PROBLEM REQUIREMENTS — Transcribe every line of the listing below verbatim, omitting the pictures from your output.

---- DATA RECORDS

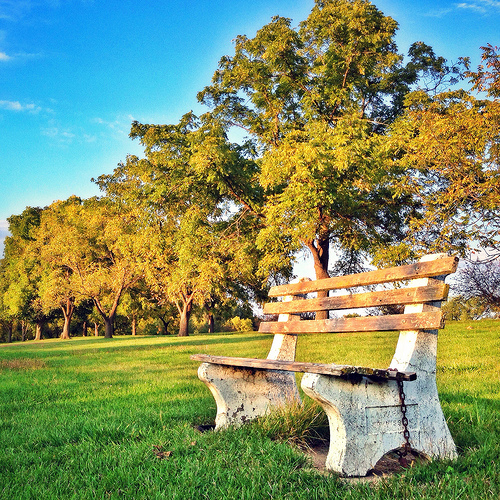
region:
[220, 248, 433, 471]
The bench in the park.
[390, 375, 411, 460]
Chain hanging from the bench.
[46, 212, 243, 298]
The trees are big and green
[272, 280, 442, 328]
Top of bench is wood.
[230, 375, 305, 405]
Paint peeling off the bench.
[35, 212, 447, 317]
Trees behind the bench.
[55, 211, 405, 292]
Trees in the park.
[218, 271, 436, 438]
The bench is very old.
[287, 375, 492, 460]
The legs of bench is concrete.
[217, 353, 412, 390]
The seat of bench is wood.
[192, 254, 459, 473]
a wood and concrete bench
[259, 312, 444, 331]
a brown wood slat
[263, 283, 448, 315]
a brown wood slat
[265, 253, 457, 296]
a brown wood slat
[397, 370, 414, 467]
a rusted metal chain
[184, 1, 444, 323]
large green tree in distance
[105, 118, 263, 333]
large green tree in distance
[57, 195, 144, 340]
large green tree in distance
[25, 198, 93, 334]
large green tree in distance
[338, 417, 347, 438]
edge of a bench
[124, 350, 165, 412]
part of a filed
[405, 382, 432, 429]
part of a bench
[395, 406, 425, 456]
part of a chian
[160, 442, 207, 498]
part of a ground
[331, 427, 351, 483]
edge of a bench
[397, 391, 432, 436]
part of a chain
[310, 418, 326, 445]
part of a grass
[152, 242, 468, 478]
a park bench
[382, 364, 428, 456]
a chain on the bench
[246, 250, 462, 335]
the wooden back of the bench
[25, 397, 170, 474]
green grass in front of the bench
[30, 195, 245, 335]
trees in the background with colorful leaves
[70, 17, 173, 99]
blue sky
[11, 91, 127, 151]
some clouds in the sky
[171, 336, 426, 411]
the wooden seat of the bench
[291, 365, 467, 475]
the cement base of the bench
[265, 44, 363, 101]
leaves on the trees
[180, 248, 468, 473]
bench in the middle of a park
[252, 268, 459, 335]
wooden slats of back of park bench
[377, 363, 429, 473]
bench chained down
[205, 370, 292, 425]
cement support of a park bench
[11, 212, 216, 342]
tall trees in a park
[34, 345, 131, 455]
grassy field of a park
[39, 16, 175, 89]
bright blue skies on a sunny day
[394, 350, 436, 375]
crack in support of park bench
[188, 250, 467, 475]
wood and concrete park bench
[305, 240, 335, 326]
large tree trunk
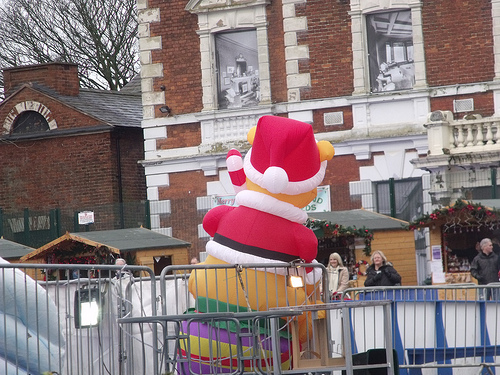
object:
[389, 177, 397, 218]
bars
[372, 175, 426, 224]
window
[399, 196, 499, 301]
booth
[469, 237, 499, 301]
man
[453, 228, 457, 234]
lights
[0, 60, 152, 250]
building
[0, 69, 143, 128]
roof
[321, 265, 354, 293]
tan jacket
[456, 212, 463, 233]
holly lights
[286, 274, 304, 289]
outdoor light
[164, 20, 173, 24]
bricks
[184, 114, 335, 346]
bear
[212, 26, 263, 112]
window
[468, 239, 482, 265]
vendor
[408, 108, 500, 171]
balcony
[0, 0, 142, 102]
tree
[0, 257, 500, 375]
fencing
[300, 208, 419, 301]
shed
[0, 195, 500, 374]
street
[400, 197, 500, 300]
store front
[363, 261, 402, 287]
jacket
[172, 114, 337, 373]
christmas display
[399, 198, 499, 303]
shed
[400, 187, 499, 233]
christmas decorations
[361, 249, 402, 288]
woman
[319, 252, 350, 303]
woman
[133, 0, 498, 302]
building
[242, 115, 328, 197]
hat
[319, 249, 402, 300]
couple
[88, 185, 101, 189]
bricks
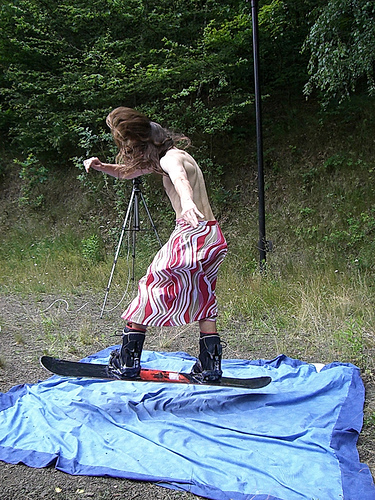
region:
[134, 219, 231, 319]
red and white swirl design skit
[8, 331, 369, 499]
large blue blanket on ground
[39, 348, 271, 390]
black and red waterboard on land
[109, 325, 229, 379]
black snap in boots on waterboard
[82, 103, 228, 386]
white man balancing on waterboard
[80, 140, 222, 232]
muscular and thin stature of man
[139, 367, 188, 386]
red patch on black skateboard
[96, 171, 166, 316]
silver camera tripod in background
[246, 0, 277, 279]
tall black metal pole in background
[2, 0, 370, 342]
green trees and undergrowth behind man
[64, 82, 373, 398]
a man in a dress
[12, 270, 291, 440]
he has black boots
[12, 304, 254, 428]
he is on a scateboard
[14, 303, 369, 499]
the mat is blue in colour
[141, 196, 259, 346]
the dress is red with strippes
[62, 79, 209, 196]
the hair is brown in colour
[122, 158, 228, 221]
he is shirtless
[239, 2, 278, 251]
the pole is black in colour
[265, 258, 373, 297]
the grass is gren in colour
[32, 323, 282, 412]
the scateboard is black in colour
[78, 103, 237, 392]
this is a person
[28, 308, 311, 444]
this is a skate board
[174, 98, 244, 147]
a branch of a tree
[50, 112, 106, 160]
a branch of a tree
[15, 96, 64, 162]
a branch of a tree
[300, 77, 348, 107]
a branch of a tree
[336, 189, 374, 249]
a branch of a tree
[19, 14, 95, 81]
a branch of a tree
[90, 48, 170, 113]
a branch of a tree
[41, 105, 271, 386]
man in a skirt on a snowboard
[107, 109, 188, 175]
hairy mask on a man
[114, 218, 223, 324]
red and gray patterned skirt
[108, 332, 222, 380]
black ski boots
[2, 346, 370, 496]
blue blanket on the ground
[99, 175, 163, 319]
a camera tripod behind the man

--------

ANSWER TO THIS TASK —
region:
[220, 248, 433, 471]
The bench in the park.
[390, 375, 411, 460]
Chain hanging from the bench.
[46, 212, 243, 298]
The trees are big and green
[272, 280, 442, 328]
Top of bench is wood.
[230, 375, 305, 405]
Paint peeling off the bench.
[35, 212, 447, 317]
Trees behind the bench.
[55, 211, 405, 292]
Trees in the park.
[218, 271, 436, 438]
The bench is very old.
[287, 375, 492, 460]
The legs of bench is concrete.
[217, 353, 412, 390]
The seat of bench is wood.
[192, 254, 459, 473]
a wood and concrete bench
[259, 312, 444, 331]
a brown wood slat
[263, 283, 448, 315]
a brown wood slat
[265, 253, 457, 296]
a brown wood slat
[397, 370, 414, 467]
a rusted metal chain
[184, 1, 444, 323]
large green tree in distance
[105, 118, 263, 333]
large green tree in distance
[57, 195, 144, 340]
large green tree in distance
[25, 198, 93, 334]
large green tree in distance
[338, 417, 347, 438]
edge of a bench
[124, 350, 165, 412]
part of a filed
[405, 382, 432, 429]
part of a bench
[395, 406, 425, 456]
part of a chian
[160, 442, 207, 498]
part of a ground
[331, 427, 351, 483]
edge of a bench
[397, 391, 432, 436]
part of a chain
[310, 418, 326, 445]
part of a grass
[152, 242, 468, 478]
a park bench
[382, 364, 428, 456]
a chain on the bench
[246, 250, 462, 335]
the wooden back of the bench
[25, 397, 170, 474]
green grass in front of the bench
[30, 195, 245, 335]
trees in the background with colorful leaves
[70, 17, 173, 99]
blue sky
[11, 91, 127, 151]
some clouds in the sky
[171, 336, 426, 411]
the wooden seat of the bench
[291, 365, 467, 475]
the cement base of the bench
[265, 44, 363, 101]
leaves on the trees
[180, 248, 468, 473]
bench in the middle of a park
[252, 268, 459, 335]
wooden slats of back of park bench
[377, 363, 429, 473]
bench chained down
[205, 370, 292, 425]
cement support of a park bench
[11, 212, 216, 342]
tall trees in a park
[34, 345, 131, 455]
grassy field of a park
[39, 16, 175, 89]
bright blue skies on a sunny day
[394, 350, 436, 375]
crack in support of park bench
[188, 250, 467, 475]
wood and concrete park bench
[305, 240, 335, 326]
large tree trunk
object:
[389, 177, 397, 218]
bars
[372, 175, 426, 224]
window
[399, 196, 499, 301]
booth
[469, 237, 499, 301]
man
[453, 228, 457, 234]
lights
[0, 60, 152, 250]
building
[0, 69, 143, 128]
roof
[321, 265, 354, 293]
tan jacket
[456, 212, 463, 233]
holly lights
[286, 274, 304, 289]
outdoor light
[164, 20, 173, 24]
bricks
[184, 114, 335, 346]
bear
[212, 26, 263, 112]
window
[468, 239, 482, 265]
vendor
[408, 108, 500, 171]
balcony
[0, 0, 142, 102]
tree
[0, 257, 500, 375]
fencing
[300, 208, 419, 301]
shed
[0, 195, 500, 374]
street
[400, 197, 500, 300]
store front
[363, 261, 402, 287]
jacket
[172, 114, 337, 373]
christmas display
[399, 198, 499, 303]
shed
[400, 187, 499, 233]
christmas decorations
[361, 249, 402, 288]
woman
[319, 252, 350, 303]
woman
[133, 0, 498, 302]
building
[242, 115, 328, 197]
hat
[319, 249, 402, 300]
couple
[88, 185, 101, 189]
bricks
region:
[134, 219, 231, 319]
red and white swirl design skit
[8, 331, 369, 499]
large blue blanket on ground
[39, 348, 271, 390]
black and red waterboard on land
[109, 325, 229, 379]
black snap in boots on waterboard
[82, 103, 228, 386]
white man balancing on waterboard
[80, 140, 222, 232]
muscular and thin stature of man
[139, 367, 188, 386]
red patch on black skateboard
[96, 171, 166, 316]
silver camera tripod in background
[246, 0, 277, 279]
tall black metal pole in background
[2, 0, 370, 342]
green trees and undergrowth behind man
[64, 82, 373, 398]
a man in a dress
[12, 270, 291, 440]
he has black boots
[12, 304, 254, 428]
he is on a scateboard
[14, 303, 369, 499]
the mat is blue in colour
[141, 196, 259, 346]
the dress is red with strippes
[62, 79, 209, 196]
the hair is brown in colour
[122, 158, 228, 221]
he is shirtless
[239, 2, 278, 251]
the pole is black in colour
[265, 258, 373, 297]
the grass is gren in colour
[32, 323, 282, 412]
the scateboard is black in colour
[78, 103, 237, 392]
this is a person
[28, 308, 311, 444]
this is a skate board
[174, 98, 244, 147]
a branch of a tree
[50, 112, 106, 160]
a branch of a tree
[15, 96, 64, 162]
a branch of a tree
[300, 77, 348, 107]
a branch of a tree
[336, 189, 374, 249]
a branch of a tree
[19, 14, 95, 81]
a branch of a tree
[90, 48, 170, 113]
a branch of a tree
[41, 105, 271, 386]
man in a skirt on a snowboard
[107, 109, 188, 175]
hairy mask on a man
[114, 218, 223, 324]
red and gray patterned skirt
[108, 332, 222, 380]
black ski boots
[2, 346, 370, 496]
blue blanket on the ground
[99, 175, 163, 319]
a camera tripod behind the man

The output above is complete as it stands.